Records provided:
────────────────────────────────────────
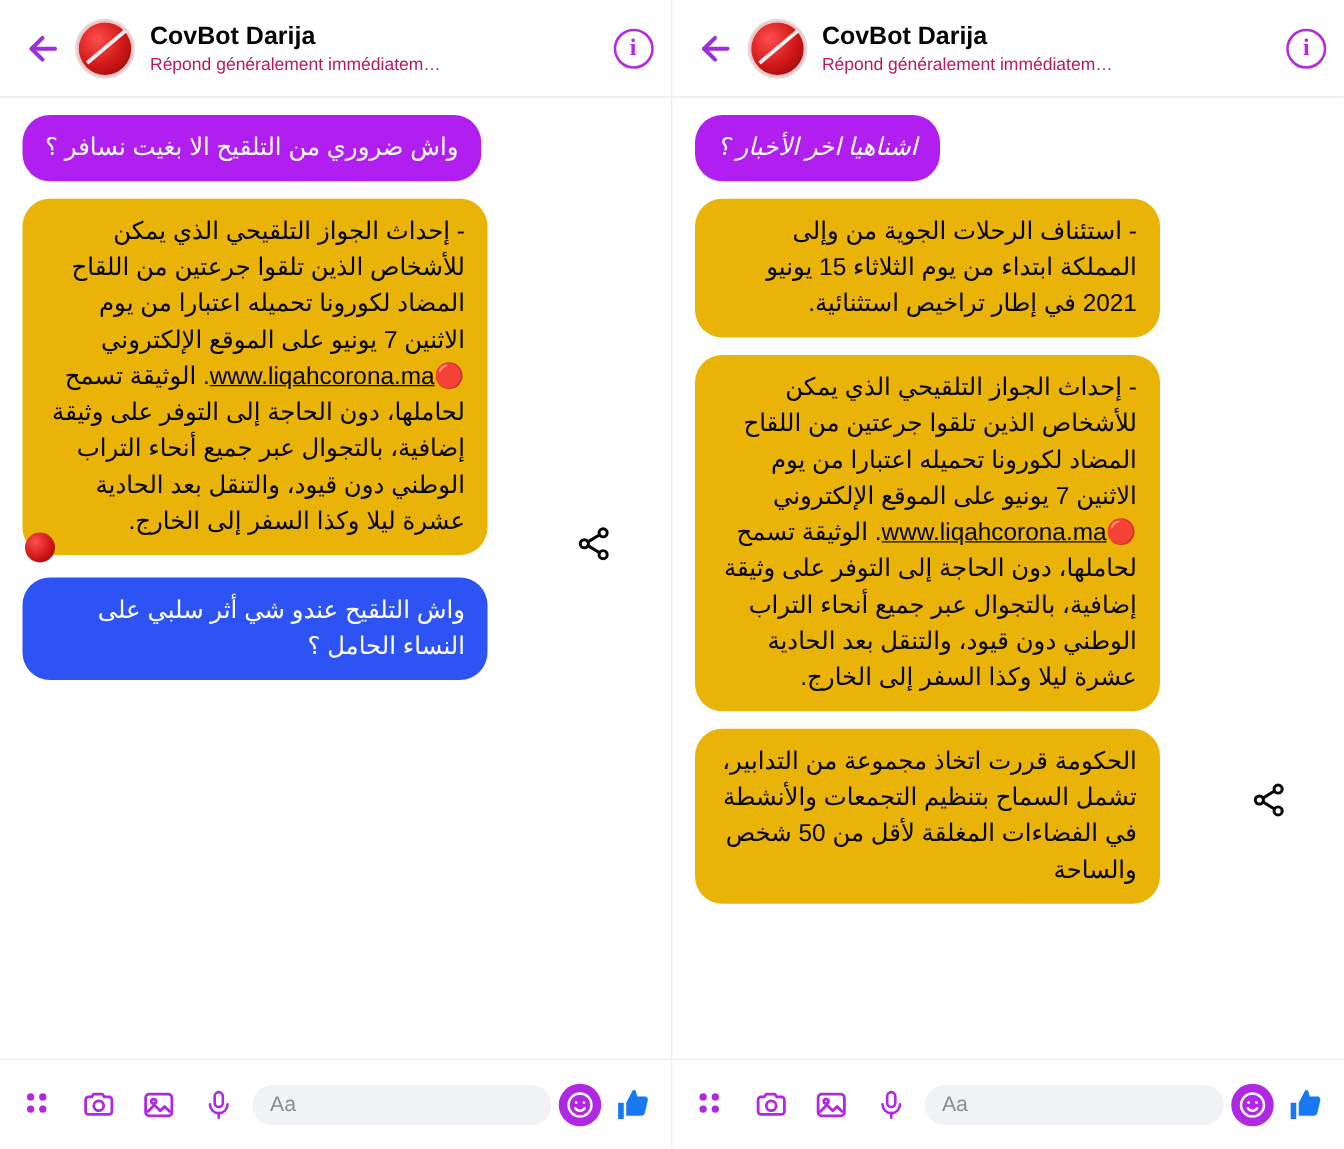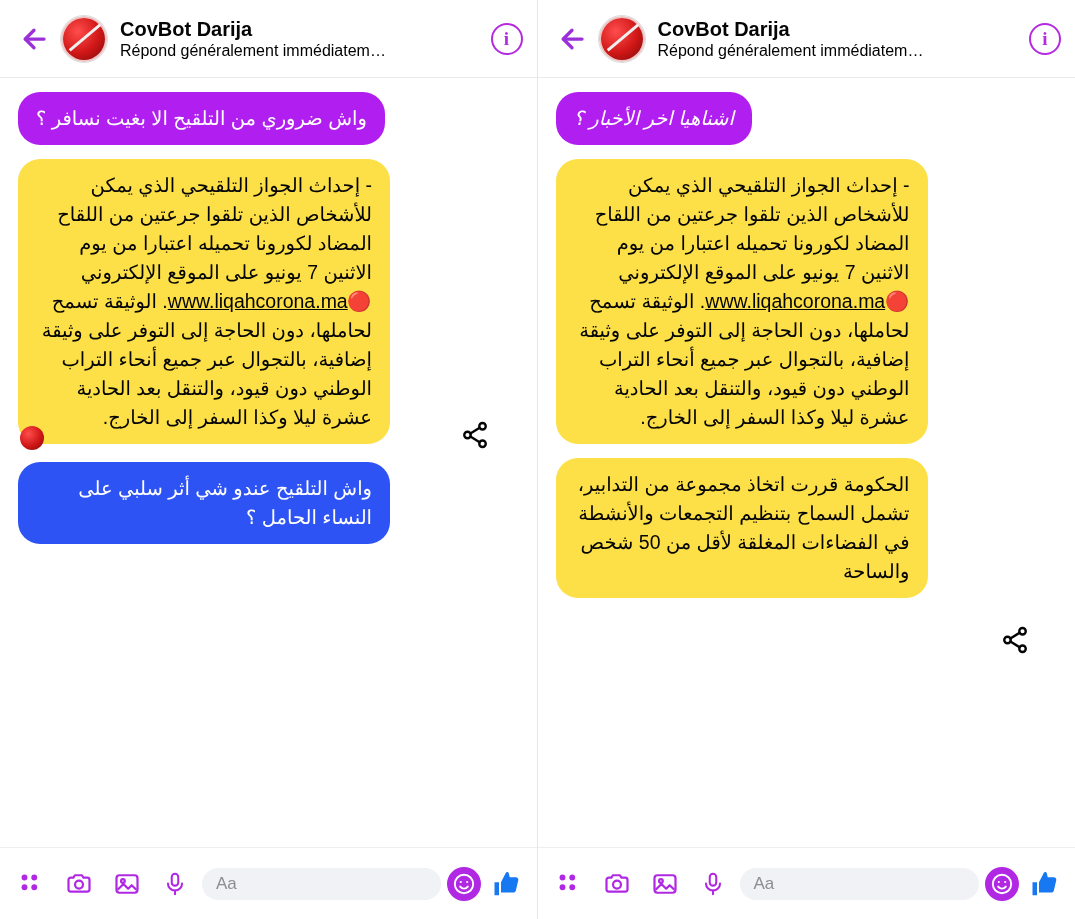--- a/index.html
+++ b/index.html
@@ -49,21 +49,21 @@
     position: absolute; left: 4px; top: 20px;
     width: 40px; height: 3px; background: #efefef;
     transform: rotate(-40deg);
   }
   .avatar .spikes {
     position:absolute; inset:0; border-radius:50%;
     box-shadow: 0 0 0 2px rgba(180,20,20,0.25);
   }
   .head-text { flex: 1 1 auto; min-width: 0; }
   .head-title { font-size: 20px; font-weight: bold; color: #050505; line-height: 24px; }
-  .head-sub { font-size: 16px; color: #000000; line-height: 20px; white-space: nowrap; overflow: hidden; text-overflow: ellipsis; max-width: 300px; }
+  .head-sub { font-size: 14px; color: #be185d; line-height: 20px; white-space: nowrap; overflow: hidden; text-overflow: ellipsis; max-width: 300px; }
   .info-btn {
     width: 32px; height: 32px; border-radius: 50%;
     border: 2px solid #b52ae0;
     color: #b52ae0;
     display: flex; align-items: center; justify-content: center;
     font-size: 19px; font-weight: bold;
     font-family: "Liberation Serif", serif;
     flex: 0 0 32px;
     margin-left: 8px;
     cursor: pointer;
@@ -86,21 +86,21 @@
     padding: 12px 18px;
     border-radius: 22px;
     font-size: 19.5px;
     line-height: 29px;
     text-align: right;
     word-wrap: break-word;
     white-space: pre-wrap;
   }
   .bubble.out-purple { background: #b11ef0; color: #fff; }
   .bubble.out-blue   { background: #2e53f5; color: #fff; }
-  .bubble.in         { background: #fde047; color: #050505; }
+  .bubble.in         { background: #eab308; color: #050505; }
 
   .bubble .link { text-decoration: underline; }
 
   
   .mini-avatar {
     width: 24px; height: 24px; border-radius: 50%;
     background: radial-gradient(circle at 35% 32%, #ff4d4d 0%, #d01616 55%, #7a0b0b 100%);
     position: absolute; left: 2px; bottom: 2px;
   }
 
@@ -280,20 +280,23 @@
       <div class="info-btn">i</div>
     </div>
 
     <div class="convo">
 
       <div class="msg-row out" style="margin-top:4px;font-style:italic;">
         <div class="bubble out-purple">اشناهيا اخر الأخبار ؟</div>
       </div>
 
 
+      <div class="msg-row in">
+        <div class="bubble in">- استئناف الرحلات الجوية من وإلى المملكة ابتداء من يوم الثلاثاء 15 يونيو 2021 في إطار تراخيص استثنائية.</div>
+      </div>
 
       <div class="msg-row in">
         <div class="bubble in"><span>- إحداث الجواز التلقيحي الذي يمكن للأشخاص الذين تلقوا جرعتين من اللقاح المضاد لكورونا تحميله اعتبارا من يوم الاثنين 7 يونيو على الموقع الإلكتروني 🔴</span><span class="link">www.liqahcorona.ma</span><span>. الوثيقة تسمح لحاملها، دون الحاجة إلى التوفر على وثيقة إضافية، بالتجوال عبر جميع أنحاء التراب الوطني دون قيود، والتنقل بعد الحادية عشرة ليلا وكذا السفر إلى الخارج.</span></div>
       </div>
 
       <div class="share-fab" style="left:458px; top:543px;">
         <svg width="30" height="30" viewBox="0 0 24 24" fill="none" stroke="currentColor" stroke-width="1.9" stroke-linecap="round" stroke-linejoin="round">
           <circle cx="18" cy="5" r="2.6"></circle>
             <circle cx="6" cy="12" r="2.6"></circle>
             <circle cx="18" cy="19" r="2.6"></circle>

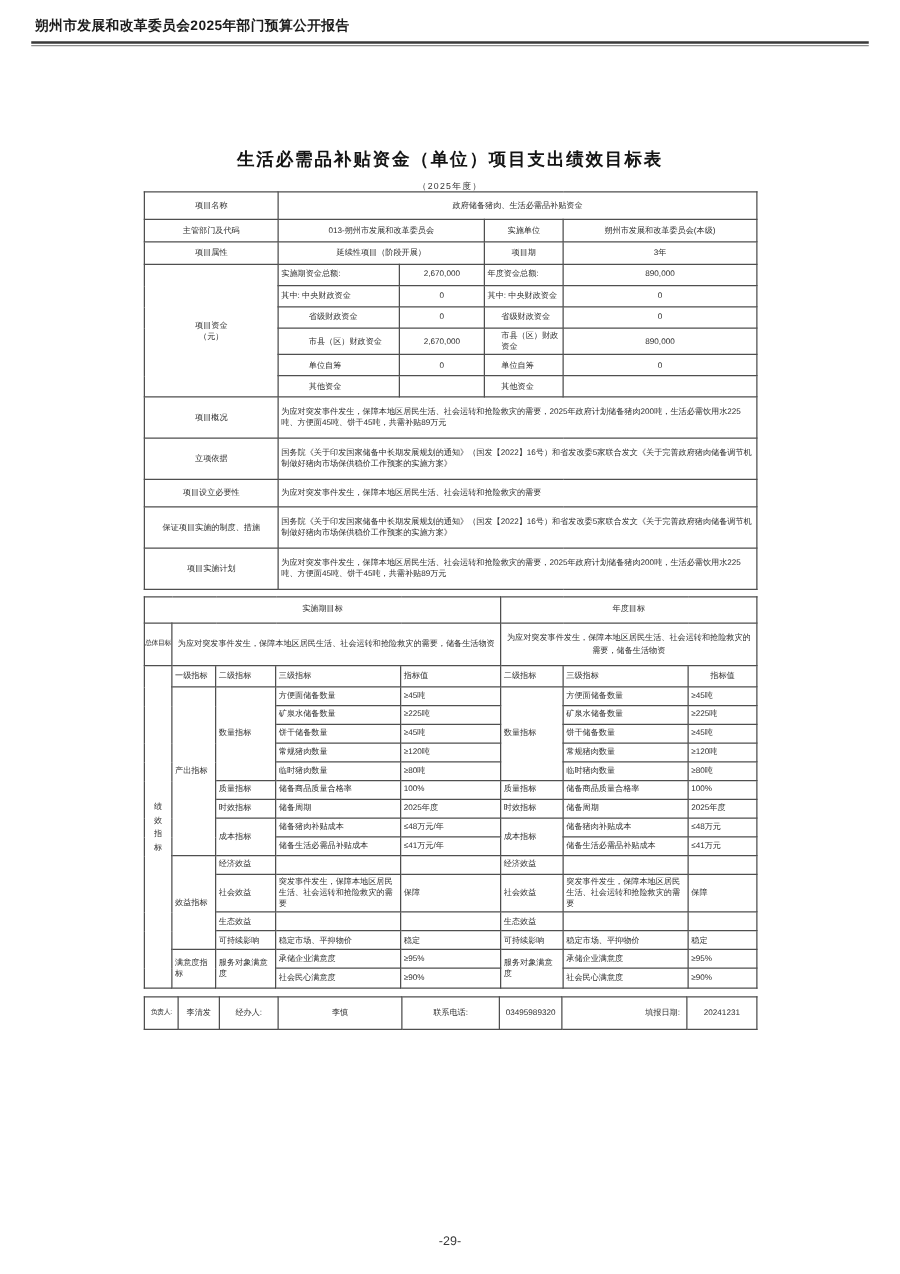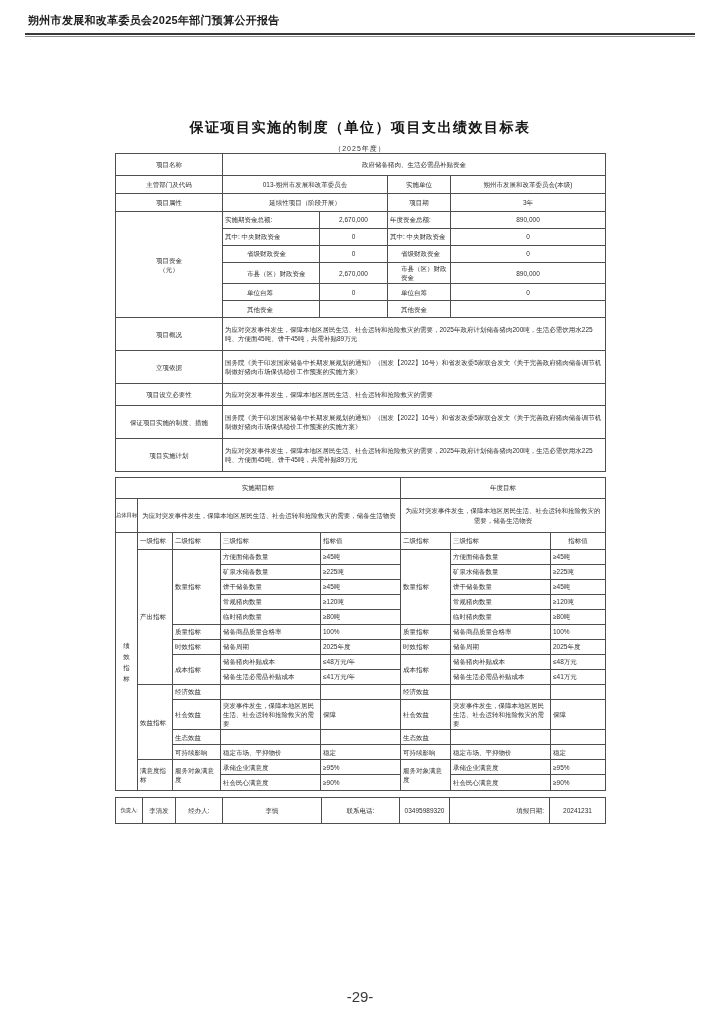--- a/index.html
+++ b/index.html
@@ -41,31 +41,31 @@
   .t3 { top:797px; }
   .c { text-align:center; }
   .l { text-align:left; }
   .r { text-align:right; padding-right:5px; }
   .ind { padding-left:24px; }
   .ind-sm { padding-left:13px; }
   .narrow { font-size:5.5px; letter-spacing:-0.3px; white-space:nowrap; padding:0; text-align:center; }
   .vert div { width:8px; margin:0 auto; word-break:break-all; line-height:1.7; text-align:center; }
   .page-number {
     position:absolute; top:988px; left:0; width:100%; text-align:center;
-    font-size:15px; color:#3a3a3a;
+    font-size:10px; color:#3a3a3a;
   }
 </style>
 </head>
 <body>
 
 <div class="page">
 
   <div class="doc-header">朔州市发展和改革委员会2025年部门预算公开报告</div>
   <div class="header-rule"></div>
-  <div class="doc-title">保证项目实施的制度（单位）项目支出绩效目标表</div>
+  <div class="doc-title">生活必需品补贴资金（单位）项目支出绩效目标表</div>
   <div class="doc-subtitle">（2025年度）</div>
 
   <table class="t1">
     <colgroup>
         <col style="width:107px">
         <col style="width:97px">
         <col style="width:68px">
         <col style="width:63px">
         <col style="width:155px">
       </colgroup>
────────────────────────────────────────
Task item:
Your task is to restate every record word for word. Omit all pictures.

Task answer:
--- a/index.html
+++ b/index.html
@@ -49,21 +49,21 @@
     position: absolute; left: 4px; top: 20px;
     width: 40px; height: 3px; background: #efefef;
     transform: rotate(-40deg);
   }
   .avatar .spikes {
     position:absolute; inset:0; border-radius:50%;
     box-shadow: 0 0 0 2px rgba(180,20,20,0.25);
   }
   .head-text { flex: 1 1 auto; min-width: 0; }
   .head-title { font-size: 20px; font-weight: bold; color: #050505; line-height: 24px; }
-  .head-sub { font-size: 16px; color: #000000; line-height: 20px; white-space: nowrap; overflow: hidden; text-overflow: ellipsis; max-width: 300px; }
+  .head-sub { font-size: 14px; color: #be185d; line-height: 20px; white-space: nowrap; overflow: hidden; text-overflow: ellipsis; max-width: 300px; }
   .info-btn {
     width: 32px; height: 32px; border-radius: 50%;
     border: 2px solid #b52ae0;
     color: #b52ae0;
     display: flex; align-items: center; justify-content: center;
     font-size: 19px; font-weight: bold;
     font-family: "Liberation Serif", serif;
     flex: 0 0 32px;
     margin-left: 8px;
     cursor: pointer;
@@ -86,21 +86,21 @@
     padding: 12px 18px;
     border-radius: 22px;
     font-size: 19.5px;
     line-height: 29px;
     text-align: right;
     word-wrap: break-word;
     white-space: pre-wrap;
   }
   .bubble.out-purple { background: #b11ef0; color: #fff; }
   .bubble.out-blue   { background: #2e53f5; color: #fff; }
-  .bubble.in         { background: #fde047; color: #050505; }
+  .bubble.in         { background: #eab308; color: #050505; }
 
   .bubble .link { text-decoration: underline; }
 
   
   .mini-avatar {
     width: 24px; height: 24px; border-radius: 50%;
     background: radial-gradient(circle at 35% 32%, #ff4d4d 0%, #d01616 55%, #7a0b0b 100%);
     position: absolute; left: 2px; bottom: 2px;
   }
 
@@ -280,20 +280,23 @@
       <div class="info-btn">i</div>
     </div>
 
     <div class="convo">
 
       <div class="msg-row out" style="margin-top:4px;font-style:italic;">
         <div class="bubble out-purple">اشناهيا اخر الأخبار ؟</div>
       </div>
 
 
+      <div class="msg-row in">
+        <div class="bubble in">- استئناف الرحلات الجوية من وإلى المملكة ابتداء من يوم الثلاثاء 15 يونيو 2021 في إطار تراخيص استثنائية.</div>
+      </div>
 
       <div class="msg-row in">
         <div class="bubble in"><span>- إحداث الجواز التلقيحي الذي يمكن للأشخاص الذين تلقوا جرعتين من اللقاح المضاد لكورونا تحميله اعتبارا من يوم الاثنين 7 يونيو على الموقع الإلكتروني 🔴</span><span class="link">www.liqahcorona.ma</span><span>. الوثيقة تسمح لحاملها، دون الحاجة إلى التوفر على وثيقة إضافية، بالتجوال عبر جميع أنحاء التراب الوطني دون قيود، والتنقل بعد الحادية عشرة ليلا وكذا السفر إلى الخارج.</span></div>
       </div>
 
       <div class="share-fab" style="left:458px; top:543px;">
         <svg width="30" height="30" viewBox="0 0 24 24" fill="none" stroke="currentColor" stroke-width="1.9" stroke-linecap="round" stroke-linejoin="round">
           <circle cx="18" cy="5" r="2.6"></circle>
             <circle cx="6" cy="12" r="2.6"></circle>
             <circle cx="18" cy="19" r="2.6"></circle>

--- a/index.html
+++ b/index.html
@@ -41,31 +41,31 @@
   .t3 { top:797px; }
   .c { text-align:center; }
   .l { text-align:left; }
   .r { text-align:right; padding-right:5px; }
   .ind { padding-left:24px; }
   .ind-sm { padding-left:13px; }
   .narrow { font-size:5.5px; letter-spacing:-0.3px; white-space:nowrap; padding:0; text-align:center; }
   .vert div { width:8px; margin:0 auto; word-break:break-all; line-height:1.7; text-align:center; }
   .page-number {
     position:absolute; top:988px; left:0; width:100%; text-align:center;
-    font-size:15px; color:#3a3a3a;
+    font-size:10px; color:#3a3a3a;
   }
 </style>
 </head>
 <body>
 
 <div class="page">
 
   <div class="doc-header">朔州市发展和改革委员会2025年部门预算公开报告</div>
   <div class="header-rule"></div>
-  <div class="doc-title">保证项目实施的制度（单位）项目支出绩效目标表</div>
+  <div class="doc-title">生活必需品补贴资金（单位）项目支出绩效目标表</div>
   <div class="doc-subtitle">（2025年度）</div>
 
   <table class="t1">
     <colgroup>
         <col style="width:107px">
         <col style="width:97px">
         <col style="width:68px">
         <col style="width:63px">
         <col style="width:155px">
       </colgroup>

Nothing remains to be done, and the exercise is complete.